Sonda européia transmite por duas horas da superfície de Titã, astro localizado a mais de 1 bilhão de km da Terra

Nave faz pouso histórico em lua de Saturno

Michael Probst/Associated Press
Controladores em centro da ESA na Alemanha aguardam sinais da Huygens; no detalhe, primeira imagem da superfície do astro


SALVADOR NOGUEIRA
DA REPORTAGEM LOCAL

Num feito histórico, um cenário fascinante, alienígena e desolador foi revelado pela sonda européia Huygens ontem. Ela transmitiu imagens capturadas na superfície de Titã, a maior e mais misteriosa das luas de Saturno, situada a mais de 1 bilhão de quilômetros da Terra. Foi o pouso mais distante já realizado por uma sonda construída por seres humanos.
As primeiras fotografias desse novo mundo já começaram a confirmar algumas das suspeitas dos cientistas. Há forte evidência de materiais líquidos na superfície da lua (provavelmente metano e etano), embora a sonda em si tenha pousado em terreno sólido. E é possível que a Huygens tenha fotografado fluxos provenientes de criovulcões -erupções similares às que ocorrem na Terra, mas de materiais gelados (Titã é um lugar muito frio, com temperaturas da ordem de -180C.)
Os dados coletados estão sendo analisados e darão trabalho aos cientistas pelos próximos anos. Ontem foi o dia para comemorar o grande feito de engenharia.
Contrariando as probabilidades, tudo deu certo. Às 7h13 de ontem (horário de Brasília), a sonda atinge a atmosfera de Titã, a 18 mil km/h. Quatro minutos depois, um primeiro pára-quedas se abre, tirando a tampa superior da nave e liberando o pára-quedas principal. Menos de um minuto depois, a Huygens começa a coletar dados e transmiti-los à sua nave-mãe, a sonda Cassini.
A espaçonave orbital está passando logo acima, a 60 mil quilômetros de altitude. O veículo está temporariamente sem contato com a Terra, pois voltou sua antena principal para Titã, a fim de captar o chamado de sua "filha".
Às 7h32, o pára-quedas principal se solta e um outro, menor, se abre. Às 9h30, perto do chão, a Huygens liga uma lanterna. Cerca de quatro minutos depois, ela toca a superfície. Continua transmitindo dados até a Cassini sair do alcance de comunicação, às 11h44.
Meia hora depois, a Cassini começa a retransmitir os dados. Eles levam mais de uma hora para vencer a distância entre Saturno da Terra e serem recebidos pelos cientistas no controle da missão na Alemanha.

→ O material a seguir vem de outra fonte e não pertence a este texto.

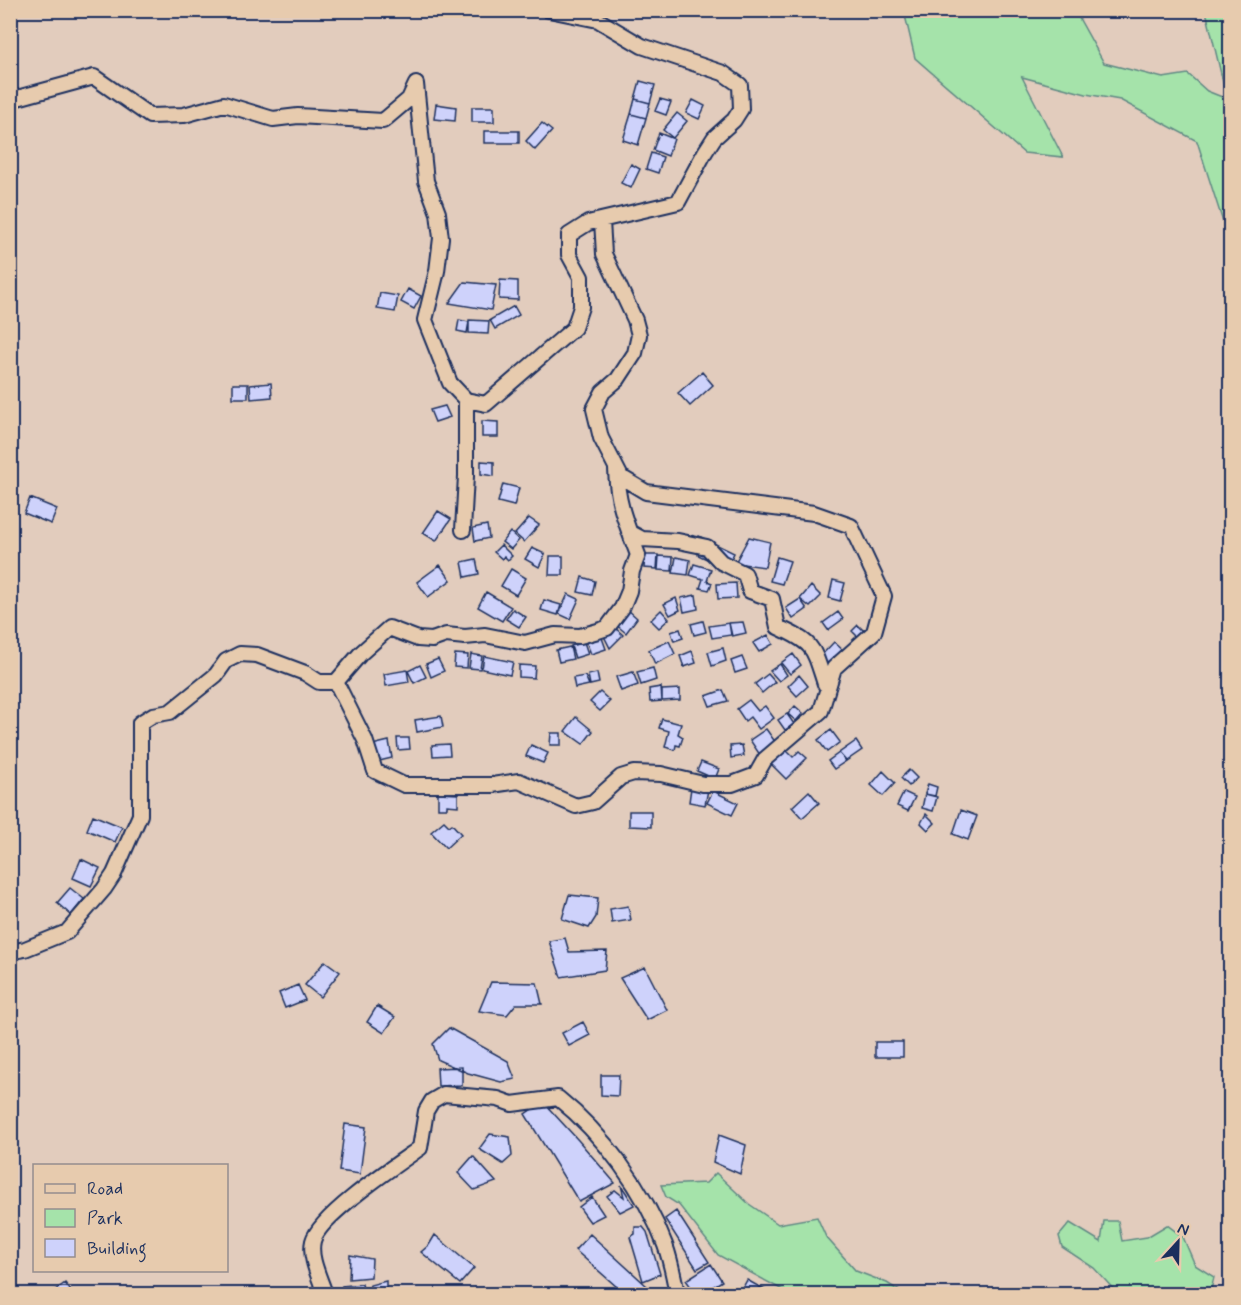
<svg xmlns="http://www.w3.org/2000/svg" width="1241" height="1305" font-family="Mynerve,sans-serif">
<rect width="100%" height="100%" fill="#e2ccbd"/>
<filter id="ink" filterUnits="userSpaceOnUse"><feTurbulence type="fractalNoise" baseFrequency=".0167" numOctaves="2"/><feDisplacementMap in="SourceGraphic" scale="12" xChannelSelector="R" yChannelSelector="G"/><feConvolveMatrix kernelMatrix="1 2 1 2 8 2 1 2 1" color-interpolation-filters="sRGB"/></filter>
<g filter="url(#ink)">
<path fill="#a5e3aa" stroke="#608984" stroke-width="1.5" d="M 904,11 L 1075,11 L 1104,63 L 1163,78 L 1188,74 L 1207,91 L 1227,99 L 1206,11 L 1230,11 L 1230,244 L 1197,141 L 1120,100 L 1086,94 L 1022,77 L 1063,157 L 1024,153 L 915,58 Z
M 716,1173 L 749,1204 L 778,1224 L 817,1217 L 826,1237 L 856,1271 L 887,1283 L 904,1294 L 790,1294 L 718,1255 L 679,1205 L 666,1197 L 661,1185 L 706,1183 Z
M 1104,1221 L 1118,1221 L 1122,1241 L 1147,1237 L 1167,1225 L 1183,1237 L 1195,1265 L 1214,1277 L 1210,1294 L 1118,1294 L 1094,1268 L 1062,1247 L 1059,1236 L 1070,1223 L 1101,1242 Z"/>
<path fill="#ced2fb" stroke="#1b2f5e" stroke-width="1.5" d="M 640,81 L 655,85 L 650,103 L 635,99 Z
M 635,99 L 650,103 L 646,118 L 631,114 Z
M 660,99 L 671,102 L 666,115 L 655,111 Z
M 693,100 L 705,106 L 699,119 L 686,113 Z
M 436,104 L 456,107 L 455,121 L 434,119 Z
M 472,107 L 494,107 L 494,122 L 472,122 Z
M 677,113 L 687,121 L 673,138 L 663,130 Z
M 631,114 L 646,118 L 638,145 L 623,140 Z
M 542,123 L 552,131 L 535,150 L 526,141 Z
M 484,131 L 519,131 L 519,143 L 484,143 Z
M 659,133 L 674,139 L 668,156 L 653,150 Z
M 651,153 L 663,157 L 658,173 L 646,169 Z
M 631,164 L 640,169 L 631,188 L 621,183 Z
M 500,280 L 518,281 L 518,300 L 499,299 Z
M 464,282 L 496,285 L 491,310 L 449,303 Z
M 408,289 L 421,296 L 414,309 L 401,302 Z
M 380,293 L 398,296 L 395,312 L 377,309 Z
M 514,306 L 519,315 L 495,329 L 490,320 Z
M 459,320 L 469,322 L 467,333 L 457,331 Z
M 469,320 L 489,321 L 488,334 L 469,333 Z
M 702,372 L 713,385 L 690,406 L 678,393 Z
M 271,383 L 272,397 L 251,399 L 250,385 Z
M 233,384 L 248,384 L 248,398 L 233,398 Z
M 445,406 L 450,417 L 435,422 L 430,410 Z
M 482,421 L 498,422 L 498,437 L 482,437 Z
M 481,461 L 494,462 L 494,476 L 481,474 Z
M 503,484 L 519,488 L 514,506 L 498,502 Z
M 30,498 L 57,509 L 51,524 L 24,513 Z
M 438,511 L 451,519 L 436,541 L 423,533 Z
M 529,518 L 539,525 L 524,542 L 515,534 Z
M 487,525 L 489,538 L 475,541 L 473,528 Z
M 510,532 L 519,540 L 511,549 L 502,542 Z
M 699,536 L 734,553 L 726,568 L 698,555 L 701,549 L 694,545 Z
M 749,537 L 770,542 L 765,567 L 735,563 Z
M 501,545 L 512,556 L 508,560 L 504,556 L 502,559 L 494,552 Z
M 532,548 L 545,554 L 539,567 L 525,559 Z
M 645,555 L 658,555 L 657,569 L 644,568 Z
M 550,556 L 563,556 L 563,575 L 549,575 Z
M 659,556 L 673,557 L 672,571 L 658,570 Z
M 676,557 L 690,560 L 688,575 L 673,573 Z
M 777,557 L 790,561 L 782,584 L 770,581 Z
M 476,559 L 479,574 L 465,577 L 462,562 Z
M 694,564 L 711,569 L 707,581 L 712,583 L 709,590 L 700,588 L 703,579 L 690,575 Z
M 440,565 L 451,580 L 428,597 L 417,582 Z
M 511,569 L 526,578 L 516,595 L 501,586 Z
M 582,577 L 595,581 L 592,595 L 578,592 Z
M 833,580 L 845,583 L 840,601 L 829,598 Z
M 736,583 L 737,598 L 718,599 L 717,584 Z
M 811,586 L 821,596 L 810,607 L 800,599 Z
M 486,592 L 511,607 L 502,621 L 478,607 Z
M 568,594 L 579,599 L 570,619 L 559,614 Z
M 696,595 L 698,609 L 684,612 L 681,598 Z
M 676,598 L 680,610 L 670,615 L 664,604 Z
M 800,599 L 807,609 L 793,619 L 786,608 Z
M 544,600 L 561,605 L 558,615 L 541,610 Z
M 513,609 L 526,617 L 519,627 L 506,619 Z
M 627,609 L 637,618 L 626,633 L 615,624 Z
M 661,610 L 669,619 L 659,628 L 651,620 Z
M 838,612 L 843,619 L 828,630 L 823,623 Z
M 703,621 L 706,632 L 694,635 L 691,624 Z
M 743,622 L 746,633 L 732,636 L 729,623 Z
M 729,623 L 731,635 L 712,638 L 709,626 Z
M 858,625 L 865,632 L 859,638 L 852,631 Z
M 613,626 L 623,635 L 610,648 L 604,636 Z
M 680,629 L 683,638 L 674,641 L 671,632 Z
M 601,635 L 606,649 L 591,654 L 586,641 Z
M 768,635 L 773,644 L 759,652 L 753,643 Z
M 669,641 L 675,654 L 655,664 L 649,650 Z
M 584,642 L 588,654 L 575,658 L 571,646 Z
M 834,642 L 846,653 L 827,672 L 816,661 Z
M 570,647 L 573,659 L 559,662 L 556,650 Z
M 723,648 L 726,661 L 712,666 L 708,652 Z
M 692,651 L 696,663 L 684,667 L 680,656 Z
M 455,654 L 468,655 L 467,668 L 454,667 Z
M 471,654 L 482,656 L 480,669 L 469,668 Z
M 793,654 L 801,665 L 790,674 L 781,663 Z
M 484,656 L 513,662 L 510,675 L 482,669 Z
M 742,657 L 747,669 L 735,673 L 731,661 Z
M 438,659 L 444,671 L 431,677 L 426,664 Z
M 780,664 L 787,675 L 779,681 L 770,671 Z
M 420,665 L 426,677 L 414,683 L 408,671 Z
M 519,665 L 535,666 L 534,678 L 519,677 Z
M 653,668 L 656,680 L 641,685 L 637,672 Z
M 407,670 L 409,682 L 386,686 L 384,674 Z
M 633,672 L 638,685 L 621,691 L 616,677 Z
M 597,673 L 599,683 L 590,685 L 588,675 Z
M 768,674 L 775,682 L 762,693 L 755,684 Z
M 799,675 L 808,686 L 797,696 L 788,686 Z
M 585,676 L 589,685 L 575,688 L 573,678 Z
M 661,687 L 662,701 L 650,702 L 649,689 Z
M 680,689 L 680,700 L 662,701 L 662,690 Z
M 723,690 L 728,701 L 710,706 L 706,696 Z
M 600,692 L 610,701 L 600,711 L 590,702 Z
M 749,700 L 758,711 L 765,706 L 774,718 L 759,729 L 750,717 L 745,721 L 737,709 Z
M 795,706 L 803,713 L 796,721 L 788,714 Z
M 787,714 L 794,724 L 785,730 L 778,720 Z
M 441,716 L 443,727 L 417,732 L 415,720 Z
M 576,717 L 593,731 L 583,744 L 565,731 Z
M 662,719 L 681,724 L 678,734 L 683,737 L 680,746 L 676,745 L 675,750 L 665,747 L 669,731 L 659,728 Z
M 766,729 L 776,743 L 760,755 L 750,740 Z
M 831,730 L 840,742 L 827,752 L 818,740 Z
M 551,733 L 561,733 L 561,745 L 550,745 Z
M 397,738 L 409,738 L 410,749 L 398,750 Z
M 389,741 L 392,758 L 375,762 L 372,745 Z
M 856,741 L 862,750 L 846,761 L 839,753 Z
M 449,744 L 450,755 L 433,756 L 432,745 Z
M 531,745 L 548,753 L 543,763 L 526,756 Z
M 742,745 L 744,756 L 731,758 L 730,746 Z
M 783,747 L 793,757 L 799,751 L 807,758 L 786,779 L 769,762 Z
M 839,753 L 846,761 L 834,769 L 828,761 Z
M 701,762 L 719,769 L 715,779 L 697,771 Z
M 909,770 L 917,778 L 909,786 L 901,778 Z
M 883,771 L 895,783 L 883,796 L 871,785 Z
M 928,784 L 937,787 L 935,796 L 925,794 Z
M 691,788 L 708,790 L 705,805 L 689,802 Z
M 713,791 L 738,803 L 732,815 L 707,803 Z
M 809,791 L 819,803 L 802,818 L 792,807 Z
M 904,792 L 915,797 L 908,811 L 897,806 Z
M 438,793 L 458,794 L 458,806 L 447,805 L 447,808 L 438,808 Z
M 925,794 L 937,797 L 933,811 L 922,808 Z
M 961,810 L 977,816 L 968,840 L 953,834 Z
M 629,811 L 651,811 L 651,827 L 629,826 Z
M 926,814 L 935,823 L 928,830 L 921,823 Z
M 93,815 L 122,827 L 115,842 L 87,830 Z
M 444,821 L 449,826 L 452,824 L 461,834 L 446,848 L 431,832 Z
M 81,859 L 100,868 L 91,886 L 73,878 Z
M 70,888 L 84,899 L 71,915 L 57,903 Z
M 569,895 L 598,898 L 596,917 L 589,928 L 562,919 Z
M 628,906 L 631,920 L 612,923 L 610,909 Z
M 565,938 L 569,952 L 607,951 L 605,970 L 561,977 L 549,941 Z
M 325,961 L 340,972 L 320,997 L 305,985 Z
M 645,967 L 667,1010 L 647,1020 L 620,978 Z
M 491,982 L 537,983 L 542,1004 L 516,1004 L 507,1015 L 479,1011 Z
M 298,985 L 305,1000 L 285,1008 L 279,993 Z
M 377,1006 L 395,1017 L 384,1033 L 367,1022 Z
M 583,1022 L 590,1035 L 569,1046 L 562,1033 Z
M 449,1028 L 508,1061 L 515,1079 L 501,1082 L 468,1073 L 438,1060 L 433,1044 Z
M 875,1042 L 903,1042 L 903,1057 L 875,1057 Z
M 462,1067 L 462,1085 L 438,1086 L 437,1068 Z
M 601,1075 L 619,1075 L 618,1096 L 601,1095 Z
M 543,1102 L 578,1140 L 615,1183 L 579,1202 L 525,1114 Z
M 345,1124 L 366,1127 L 360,1174 L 339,1171 Z
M 490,1134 L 510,1137 L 512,1156 L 503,1164 L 479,1149 Z
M 719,1135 L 746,1145 L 740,1174 L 713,1162 Z
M 473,1156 L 496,1182 L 474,1190 L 458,1173 Z
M 621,1185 L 634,1205 L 620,1212 L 607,1196 L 615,1190 L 624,1197 Z
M 592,1197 L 604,1215 L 590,1222 L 579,1207 Z
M 676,1211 L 709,1262 L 697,1269 L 665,1219 Z
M 635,1227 L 643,1227 L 647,1232 L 660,1274 L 643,1281 L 630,1237 L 635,1234 Z
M 590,1234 L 647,1286 L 640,1294 L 625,1294 L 575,1250 Z
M 435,1235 L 474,1268 L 460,1284 L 421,1252 L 429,1245 Z
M 350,1255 L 372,1259 L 371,1277 L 349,1279 Z
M 711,1264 L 722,1281 L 701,1294 L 696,1294 L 686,1280 Z
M 747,1280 L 772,1294 L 742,1294 L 740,1293 Z
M 386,1281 L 386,1291 L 378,1294 L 368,1294 L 370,1285 Z
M 65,1283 L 73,1294 L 50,1294 Z
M 362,1284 L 364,1294 L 343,1294 L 342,1286 Z"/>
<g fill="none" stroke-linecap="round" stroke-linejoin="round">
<g stroke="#1b2f5e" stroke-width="18">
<path id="street" d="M 10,100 L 94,77 L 150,116 L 184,115 L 224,104 L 273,119 L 298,116 L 383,121 L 409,99 L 416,84 L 426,181 L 438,213 L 441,238 L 437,271 L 425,320 L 450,383 L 466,400 L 486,404 L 574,328 L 581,307 L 581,277 L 569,255 L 569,235 L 588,223 L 678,202 L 705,152 L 714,138 L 734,120 L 741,109 L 740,85 L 723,73 L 642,46 L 598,20 L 549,10
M 463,530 L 466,476 L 466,400
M 629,532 L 642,539 L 678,541 L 707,547 L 721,562 L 745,574 L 750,591 L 772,599 L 778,627 C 815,644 813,647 825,684
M 336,682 L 365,740 L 375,771 L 404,785 L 492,785 L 519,781 L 576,806 L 593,802 L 621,777 L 634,773 L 661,774 L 703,784 L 732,784 L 756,775 L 765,759 L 821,711 L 834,668 L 874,632 L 884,596 L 851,526 L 814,513 L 646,492 L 621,477 L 601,438 L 594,409 L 603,392 L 618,379 L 635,353 L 639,335 L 635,320 L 604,254 L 602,221
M 10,952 L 25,949 L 67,932 L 104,889 L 114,874 L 140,815 L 140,723 L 153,715 L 170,712 L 216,675 L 226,661 L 240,654 L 257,655 L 305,673 L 319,682 L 336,682 L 361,653 L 389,628 L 418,639 L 432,640 L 446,635 L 465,637 L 485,635 L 525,643 L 555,635 L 580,636 L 598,631 L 607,628 L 622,608 L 629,591 L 632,571 L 638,555 C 626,523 617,503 616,469
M 325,1294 C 320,1278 309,1258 313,1241 C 319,1216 396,1165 420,1148 L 426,1111 L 432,1101 L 444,1094 L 498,1099 L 512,1104 L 558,1098 C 603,1134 645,1191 665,1245 C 671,1261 674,1278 677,1294"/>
</g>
<use href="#street" stroke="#e7cbae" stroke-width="14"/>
</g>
</g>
<rect width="1241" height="1305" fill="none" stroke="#e7cbae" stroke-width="36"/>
<rect x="18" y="18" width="1205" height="1269" fill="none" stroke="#1b2f5e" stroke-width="2" filter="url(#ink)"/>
<rect x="33" y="1164" width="195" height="108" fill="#e7cbae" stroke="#958d8e" stroke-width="1.5"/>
<rect x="45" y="1184" width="30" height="9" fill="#e7cbae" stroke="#958d8e" stroke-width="1.5"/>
<text x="87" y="1194" font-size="18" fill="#1b2f5e">Road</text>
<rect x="45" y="1209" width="30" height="18" fill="#a5e3aa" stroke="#958d8e" stroke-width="1.5"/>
<text x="87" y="1224" font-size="18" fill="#1b2f5e">Park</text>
<rect x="45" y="1239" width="30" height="18" fill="#ced2fb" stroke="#958d8e" stroke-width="1.5"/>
<text x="87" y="1254" font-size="18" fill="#1b2f5e">Building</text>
<g transform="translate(1178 1242) rotate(22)" stroke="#e7cbae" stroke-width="4.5" paint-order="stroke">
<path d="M0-4.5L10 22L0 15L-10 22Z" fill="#1b2f5e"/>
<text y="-9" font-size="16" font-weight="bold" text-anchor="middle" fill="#1b2f5e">N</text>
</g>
</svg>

A festa é geral.
"Esse é um grande feito para a Europa e para seus parceiros norte-americanos nesse ambicioso esforço internacional para explorar o sistema saturnino", disse Jean-Jacques Dordain, o diretor-geral da ESA (Agência Espacial Européia), órgão responsável pela construção da Huygens.

Parceria
A missão foi planejada conjuntamente pela Nasa (agência espacial americana) e pela ESA, com custo de mais de US$ 3 bilhões.
A nave orbital, responsabilidade americana, foi batizada em homenagem ao astrônomo ítalo-francês Jean-Dominique Cassini (1748-1845), que descobriu o principal "vão" nos anéis de Saturno e quatro de suas luas.
Ao veículo que pousaria em Titã coube a tarefa de homenagear o descobridor dessa lua, o astrônomo holandês Christiaan Huygens (1629-1695), que também descobriu que Saturno tinha anéis.
Para chegar a esse momento histórico, as duas sondas tiveram de viajar por sete anos. "Os cientistas da Huygens estão todos encantados. Isso valeu a longa espera", disse Jean-Pierre Lebreton, gerente da missão na ESA.
Além de oferecer as primeiras fotografias da superfície de Titã, até então escondida pela densa e enevoada atmosfera da lua, os dados da Huygens devem conter fatos sobre a composição química da atmosfera, do solo e do clima.

Primeiras conclusões
As imagens enviadas pela Huygens já estão alimentando especulações dos cientistas. A primeira a ser divulgada foi uma tomada feita do alto, em que é possível ver traços negros na superfície.
"Parece-me um fluxo de lava gelada. Ao menos, é a minha primeira impressão", diz Rosaly Lopes, geóloga brasileira que trabalha no JPL (Laboratório de Propulsão a Jato da Nasa) com o radar da Cassini. "Nós achamos que há lava de gelo em Titã e isso me pareceu se um desses fluxos."
Numa outra imagem, tirada do solo, pode-se ver o ambiente em que a Huygens pousou. Mais uma vez, Lopes enxerga sinais de líquidos em ação. "As rochas parecem ser arredondadas. Isso indica que estavam num rio ou fluxo, ou que houve algum tipo de erosão", especula. "Mas é cedo para dizer alguma coisa definitivamente."
Os cientistas estão interessados em Titã por pensarem que a lua de Saturno, rica em compostos orgânicos e com atmosfera predominantemente feita de nitrogênio, é similar ao que a Terra era há bilhões de anos, quando a vida estava para surgir aqui. "Há três lugares no Sistema Solar em que há alguma esperança de encontrar sinal de vida", afirma Lopes. "Marte é um bom candidato; Europa, a lua de Júpiter; e Titã."